## EXCERPTED PASSAGE
**********
Stanford gets to the NCAA tournament, or Johnny Dawkins gets the ax. There didn't seem to be a ton of extra motivation, as BYU ran the Cardinal out of their own house. 145 shots went up, or one every 16.6 seconds. In the era where coaches fancy themselves chess masters, painstakingly orchestrating every possession, the game was a welcome dose of up-and-down frenzy.

Akron will miss point guard Alex Abreu (gone from the university after a drug trafficking arrest) a lot more than it will miss 7-footer Zeke Marshall. Abreu's replacement, Carmelo Betancourt, was largely a non-factor against St. Mary's, a team breaking in a new PG itself in former wing Stephen Holt. Holt looked like a stud with 14 points, seven dimes and no giveaways.

LOSER: SEC
--Perhaps this could be a push, because no one at an SEC school outside of Lexington, Ky. even knows basketball is going on already. Still, seven SEC teams laced 'em up on Tuesday, and all the ones faced with major competition lost. Missouri beat Southern Illinois and Vanderbilt had to rally to get past Georgia State.

Granted, the latter is a decent win in TBI's book, since we're picking G-State to win the Sun Belt in its first go-round. That doesn't change the fact that Joe Vandy Fan would puke in his latte if his team lost to a Sun Belt team.

Most damning may have been Tennessee falling to Xavier. X doesn't lose in the Cintas Center, but it was also missing two primary pieces in Justin Martin and Dee Davis. Jarnell Stokes and Jeronne Maymon didn't get Josh Smith's memo about post players being helped by the Byzantine rule changes, as the two combined for 11 points, seven turnovers and nine fouls.

Florida lost to Wisconsin with a highly depleted roster, but the chemistry and discipline on that team look troubling no matter who's sick, injured or suspended.

WINNER: The Cult of the Freshman

--Jabari Parker, Andrew Wiggins and Julius Randle made Twitter NBA tanking slogans a cottage industry Tuesday night. From "Riggin' for Wiggins" to "Scandal for Randle" to "Hari-Kari for Jabari," we ended up back at the start when Wiggins finished what Parker started in their head-to-head matchup.

Randle clearly established himself as a guy who needs only work on a new post move when opponents get film on his spin. Coach Cal likely already has Hakeem Olajuwon on the first thing smokin' headed for Lex. Even he, though, had difficulties early on. In the first six-plus minutes of the game, Randle didn't score despite getting 27 touches according to STATS LLC.

The larger issue with UK, however, will be the Harrison twins. Andrew carded four turnovers and four fouls, but only three assists. Aaron clanged all five of his three-point attempts. Most tellingly, both had moments where their offensive struggles bled onto the defensive end.
**********
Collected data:

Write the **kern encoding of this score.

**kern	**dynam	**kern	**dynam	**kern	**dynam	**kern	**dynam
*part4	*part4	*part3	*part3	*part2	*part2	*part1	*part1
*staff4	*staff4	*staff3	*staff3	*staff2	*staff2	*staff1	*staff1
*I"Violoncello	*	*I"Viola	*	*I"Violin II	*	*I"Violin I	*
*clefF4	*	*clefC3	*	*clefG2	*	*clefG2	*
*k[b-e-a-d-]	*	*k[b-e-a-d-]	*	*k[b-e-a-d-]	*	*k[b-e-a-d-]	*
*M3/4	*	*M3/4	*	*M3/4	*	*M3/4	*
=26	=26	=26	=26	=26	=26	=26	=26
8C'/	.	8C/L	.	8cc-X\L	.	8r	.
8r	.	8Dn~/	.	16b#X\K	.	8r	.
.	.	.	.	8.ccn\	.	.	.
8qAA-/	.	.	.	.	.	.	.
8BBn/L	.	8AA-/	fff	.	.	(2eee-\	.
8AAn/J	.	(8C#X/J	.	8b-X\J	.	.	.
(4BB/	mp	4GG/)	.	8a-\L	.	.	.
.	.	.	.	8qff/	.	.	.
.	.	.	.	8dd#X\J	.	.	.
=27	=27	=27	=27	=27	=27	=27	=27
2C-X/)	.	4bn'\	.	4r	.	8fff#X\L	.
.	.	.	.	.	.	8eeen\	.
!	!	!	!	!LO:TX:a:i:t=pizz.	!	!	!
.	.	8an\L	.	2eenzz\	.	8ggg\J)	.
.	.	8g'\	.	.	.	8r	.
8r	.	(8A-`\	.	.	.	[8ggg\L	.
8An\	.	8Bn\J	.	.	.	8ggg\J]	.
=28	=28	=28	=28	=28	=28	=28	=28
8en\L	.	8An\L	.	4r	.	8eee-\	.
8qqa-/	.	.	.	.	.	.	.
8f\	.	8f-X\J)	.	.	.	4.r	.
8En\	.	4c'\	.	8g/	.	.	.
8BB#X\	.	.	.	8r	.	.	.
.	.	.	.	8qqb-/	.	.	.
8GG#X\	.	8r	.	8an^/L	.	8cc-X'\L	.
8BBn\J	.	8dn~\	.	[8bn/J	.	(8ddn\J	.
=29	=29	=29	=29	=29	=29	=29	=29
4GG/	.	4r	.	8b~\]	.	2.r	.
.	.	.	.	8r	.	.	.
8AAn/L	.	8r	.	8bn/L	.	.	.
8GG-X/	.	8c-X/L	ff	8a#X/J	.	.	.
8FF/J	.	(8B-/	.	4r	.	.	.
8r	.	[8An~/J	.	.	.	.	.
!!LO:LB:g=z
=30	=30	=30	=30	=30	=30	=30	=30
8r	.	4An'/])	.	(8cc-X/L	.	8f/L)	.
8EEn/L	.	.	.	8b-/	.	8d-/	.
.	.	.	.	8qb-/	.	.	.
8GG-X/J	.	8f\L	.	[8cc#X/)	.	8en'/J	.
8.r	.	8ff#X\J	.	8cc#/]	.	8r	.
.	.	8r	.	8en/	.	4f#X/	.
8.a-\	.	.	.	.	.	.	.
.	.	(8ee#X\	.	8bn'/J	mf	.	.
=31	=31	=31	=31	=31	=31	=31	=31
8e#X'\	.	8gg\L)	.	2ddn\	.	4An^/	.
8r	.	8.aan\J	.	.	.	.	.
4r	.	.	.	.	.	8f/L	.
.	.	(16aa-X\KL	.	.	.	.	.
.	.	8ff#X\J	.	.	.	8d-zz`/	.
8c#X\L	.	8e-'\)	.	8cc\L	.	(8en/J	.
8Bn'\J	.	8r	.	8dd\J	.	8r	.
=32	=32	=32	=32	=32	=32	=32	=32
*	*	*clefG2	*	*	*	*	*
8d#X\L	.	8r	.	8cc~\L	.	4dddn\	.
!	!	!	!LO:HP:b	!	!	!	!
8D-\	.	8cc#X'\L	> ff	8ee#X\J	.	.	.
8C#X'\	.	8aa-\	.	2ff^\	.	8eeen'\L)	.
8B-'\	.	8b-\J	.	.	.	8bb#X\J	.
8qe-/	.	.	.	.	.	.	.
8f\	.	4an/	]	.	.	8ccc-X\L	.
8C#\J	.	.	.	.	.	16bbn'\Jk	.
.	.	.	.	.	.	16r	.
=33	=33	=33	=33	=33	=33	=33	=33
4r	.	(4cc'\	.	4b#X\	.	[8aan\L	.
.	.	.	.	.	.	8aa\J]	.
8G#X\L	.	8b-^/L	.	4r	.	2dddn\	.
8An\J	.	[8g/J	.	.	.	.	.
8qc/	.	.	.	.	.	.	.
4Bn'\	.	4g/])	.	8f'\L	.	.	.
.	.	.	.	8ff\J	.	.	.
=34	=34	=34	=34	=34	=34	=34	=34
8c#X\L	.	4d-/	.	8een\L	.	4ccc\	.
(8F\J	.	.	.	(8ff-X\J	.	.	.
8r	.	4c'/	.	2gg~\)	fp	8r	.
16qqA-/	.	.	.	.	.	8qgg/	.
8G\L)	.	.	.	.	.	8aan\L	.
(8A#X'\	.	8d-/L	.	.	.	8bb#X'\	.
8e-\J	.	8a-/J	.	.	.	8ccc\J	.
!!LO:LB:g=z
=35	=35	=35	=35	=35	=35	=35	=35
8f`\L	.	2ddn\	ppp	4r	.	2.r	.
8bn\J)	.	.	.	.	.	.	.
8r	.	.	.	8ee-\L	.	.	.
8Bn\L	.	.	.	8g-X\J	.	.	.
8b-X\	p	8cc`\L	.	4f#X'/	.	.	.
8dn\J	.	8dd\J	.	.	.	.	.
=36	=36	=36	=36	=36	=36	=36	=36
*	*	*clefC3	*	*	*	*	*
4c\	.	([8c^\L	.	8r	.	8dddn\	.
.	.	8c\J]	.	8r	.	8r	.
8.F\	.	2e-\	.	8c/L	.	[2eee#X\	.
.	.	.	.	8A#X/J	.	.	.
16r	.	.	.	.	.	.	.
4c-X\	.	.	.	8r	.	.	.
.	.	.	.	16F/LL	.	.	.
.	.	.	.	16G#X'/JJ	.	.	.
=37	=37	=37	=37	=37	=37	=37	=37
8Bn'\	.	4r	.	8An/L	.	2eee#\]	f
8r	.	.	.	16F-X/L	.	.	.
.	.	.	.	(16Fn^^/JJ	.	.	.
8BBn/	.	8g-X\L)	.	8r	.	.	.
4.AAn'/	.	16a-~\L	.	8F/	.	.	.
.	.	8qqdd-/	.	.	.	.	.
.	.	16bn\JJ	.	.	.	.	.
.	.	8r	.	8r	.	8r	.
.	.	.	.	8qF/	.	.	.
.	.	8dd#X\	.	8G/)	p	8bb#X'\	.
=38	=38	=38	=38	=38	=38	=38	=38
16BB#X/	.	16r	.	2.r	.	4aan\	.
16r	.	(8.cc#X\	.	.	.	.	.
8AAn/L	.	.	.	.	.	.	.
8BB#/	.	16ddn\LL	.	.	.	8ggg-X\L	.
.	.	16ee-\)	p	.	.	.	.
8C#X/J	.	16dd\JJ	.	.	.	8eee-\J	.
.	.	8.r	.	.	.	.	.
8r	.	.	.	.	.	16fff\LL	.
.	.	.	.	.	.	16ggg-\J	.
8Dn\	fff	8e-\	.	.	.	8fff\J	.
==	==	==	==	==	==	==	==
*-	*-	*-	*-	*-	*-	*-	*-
**********
## WHAT YOU WILL DO
1 > Reproduce the part of the college basketball recap that opens with the words containing "--Jabari Parker, Andrew" and closes with "their head-to-head matchup.".
2 > Name every Twitter NBA tanking slogan quoted in the college basketball recap.
This listing was drawn from a separate source.

## ANSWERS TO THE TASKS
1 >
--Jabari Parker, Andrew Wiggins and Julius Randle made Twitter NBA tanking slogans a cottage industry Tuesday night. From "Riggin' for Wiggins" to "Scandal for Randle" to "Hari-Kari for Jabari," we ended up back at the start when Wiggins finished what Parker started in their head-to-head matchup.

2 > "Riggin' for Wiggins", "Scandal for Randle", "Hari-Kari for Jabari"